A Song for Cesar is thus a bit like the cinematic equivalent of a dragonfly, skimming along the surface of the water. This approach is in some ways admirable — elevating the movement, and not simply one man. But in trying to advance its valid and estimable thesis, it sacrifices some simple connective threading which would make the movie, and its core points, a bit more memorable.
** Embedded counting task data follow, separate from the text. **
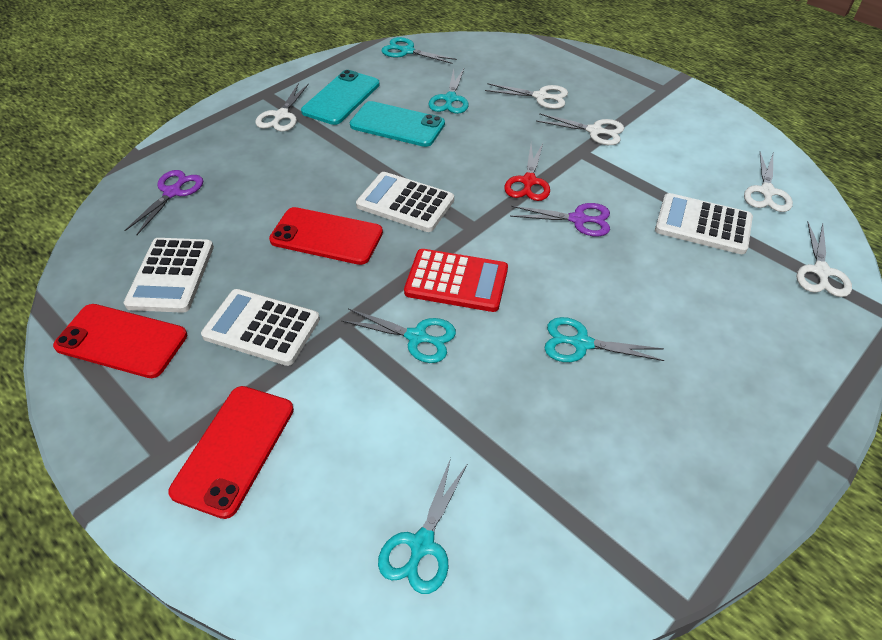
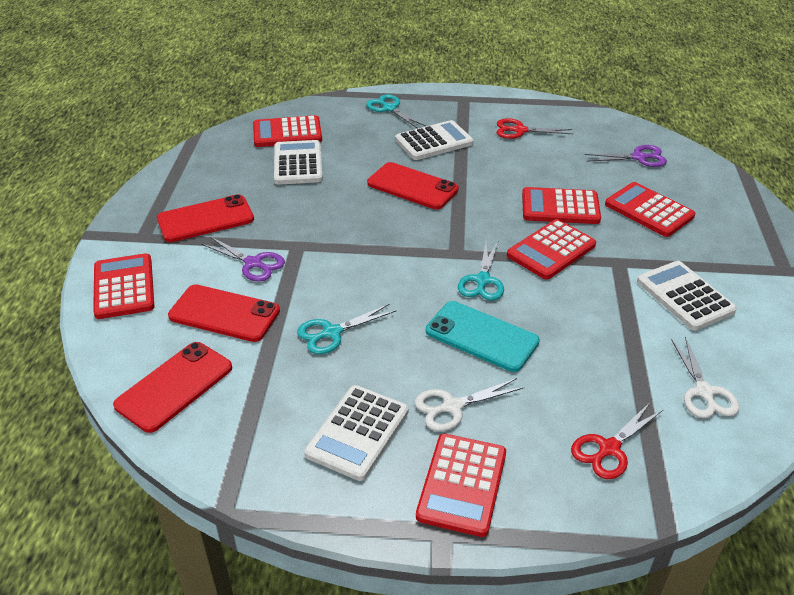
red calculator: 1 -> 6
red phone: 3 -> 4
red scissors: 1 -> 2
turquoise phone: 2 -> 1
turquoise scissors: 5 -> 3
white scissors: 5 -> 2

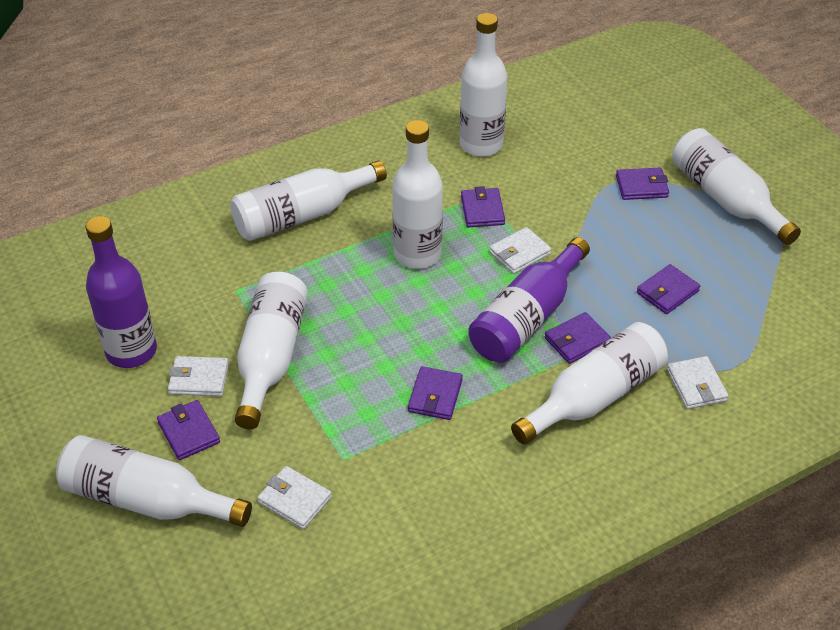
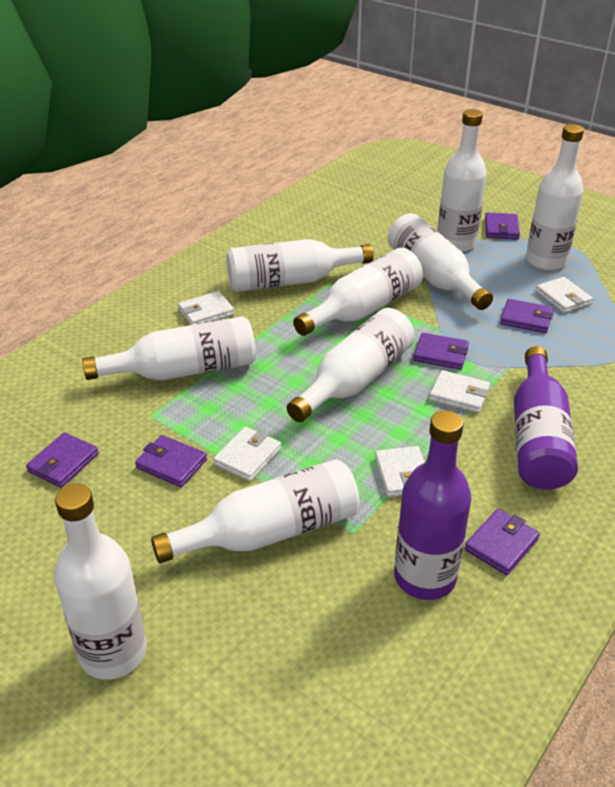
white bottle: 7 -> 9
white wallet: 4 -> 5

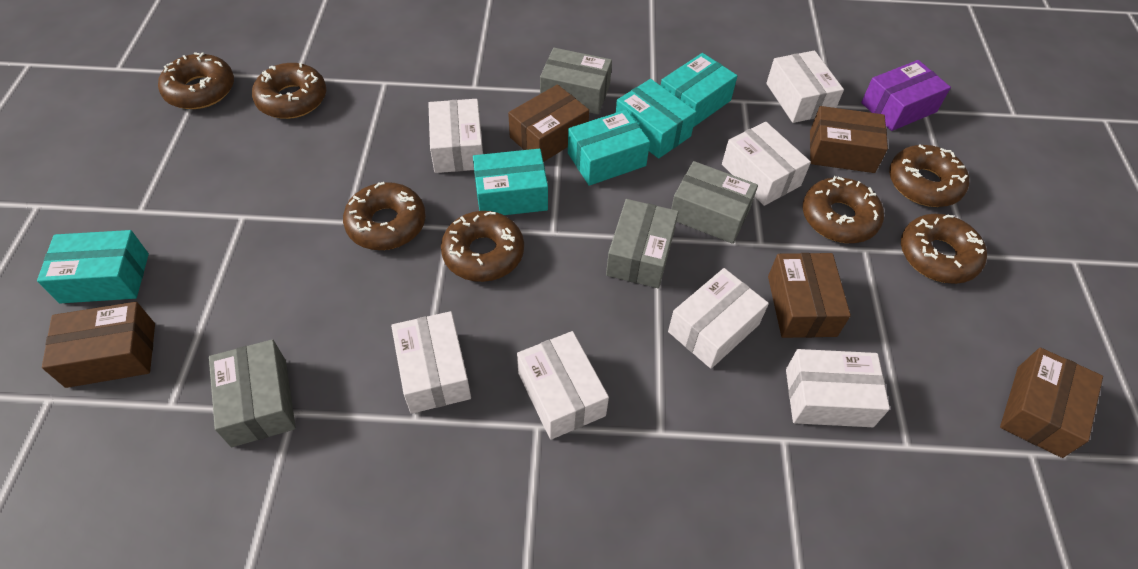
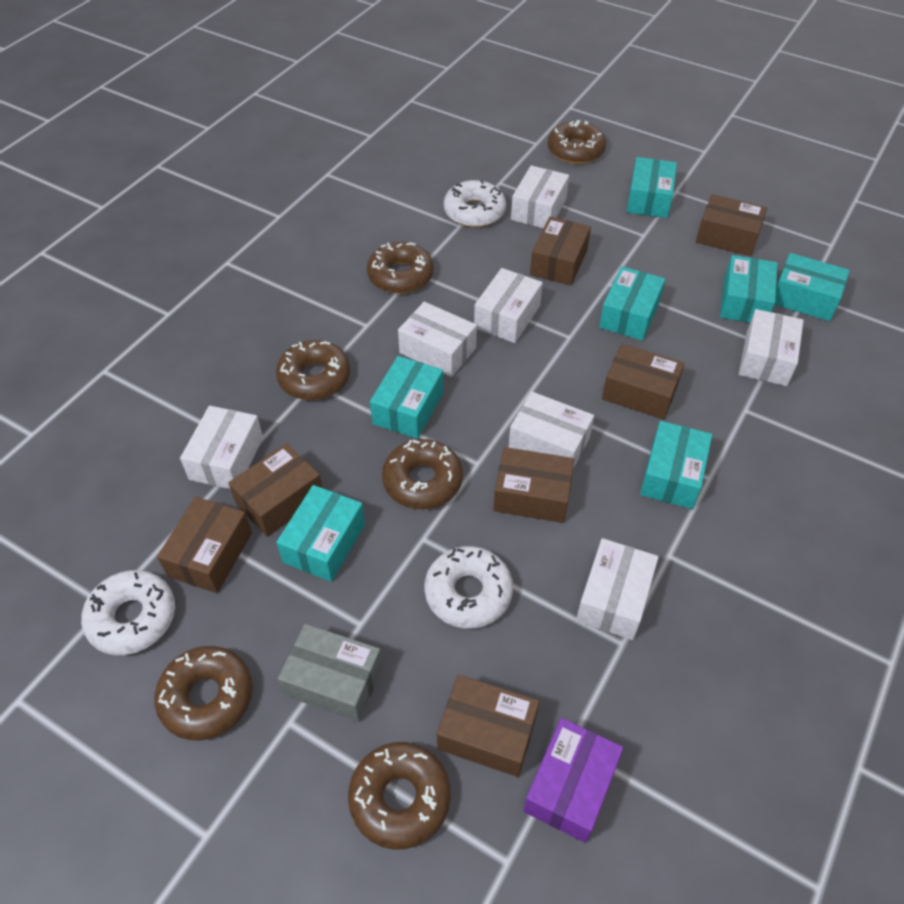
brown box: 5 -> 7
brown donut: 7 -> 6
grey box: 4 -> 1
turquoise box: 5 -> 7
white donut: 0 -> 3

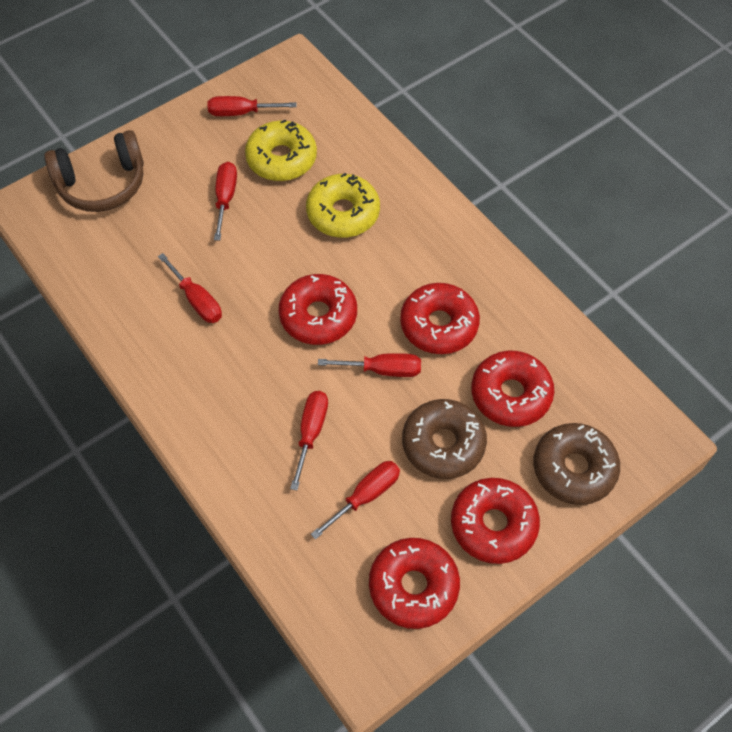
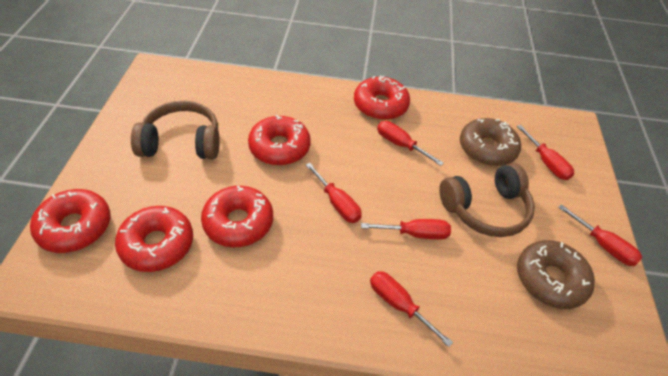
brown headphones: 1 -> 2
yellow donut: 2 -> 0

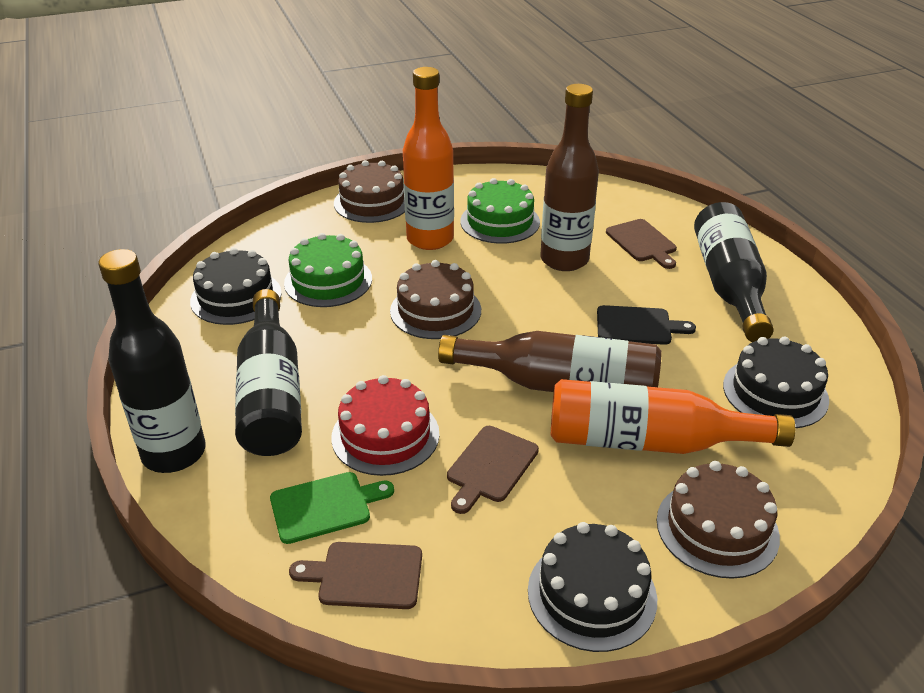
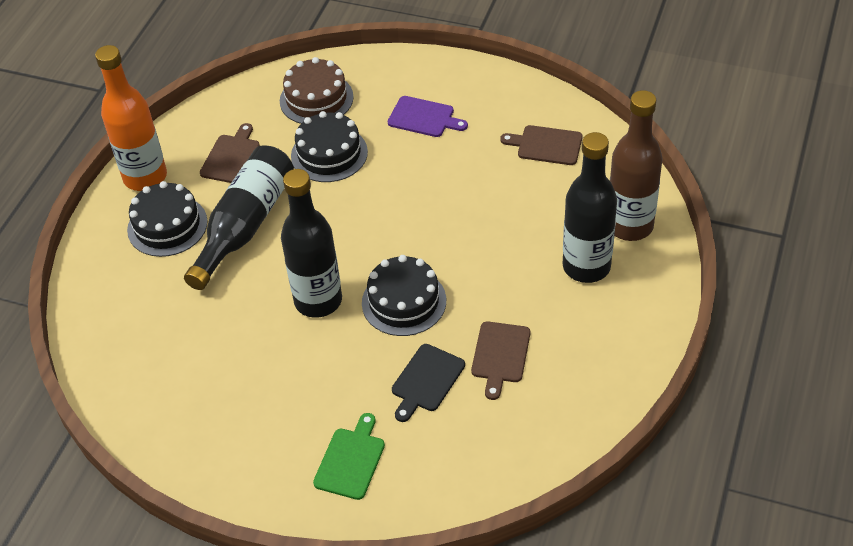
brown bottle: 2 -> 1
brown cake: 3 -> 1
green cake: 2 -> 0
orange bottle: 2 -> 1
purple cutting board: 0 -> 1
red cake: 1 -> 0

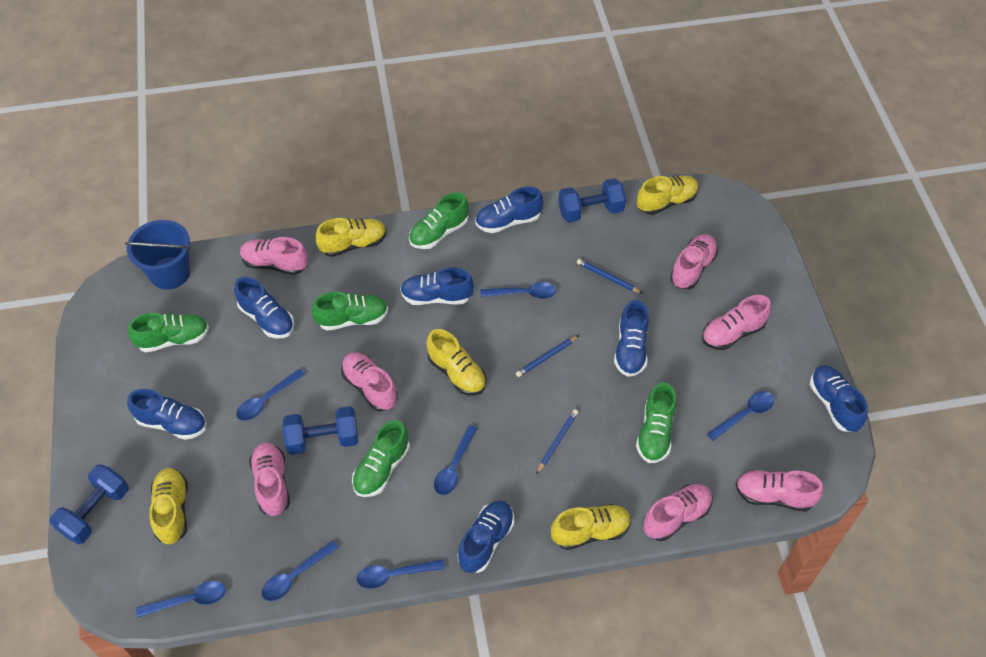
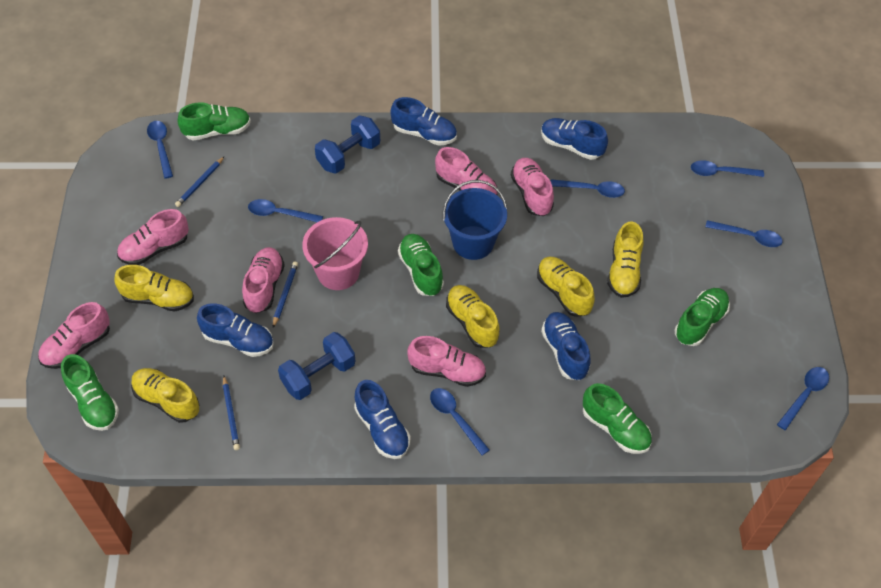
blue dumbbell: 3 -> 2
blue shoe: 7 -> 5
pink bucket: 0 -> 1
pink shoe: 7 -> 6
Still, in the end, A Song for Cesar proves a warm, engaging watch. In the same way that human stories enrich and enliven any understanding of dutifully memorized historical dates, A Song for Cesar casts a glance back in time and showcases the correlative relationship between social progressivism and shifts in youth culture and, then, popular culture. It also illustrates, as one interviewee shrewdly notes, that leaders need not come from ivory towers, but can also come from the rocks and soil of those who toil among the common man.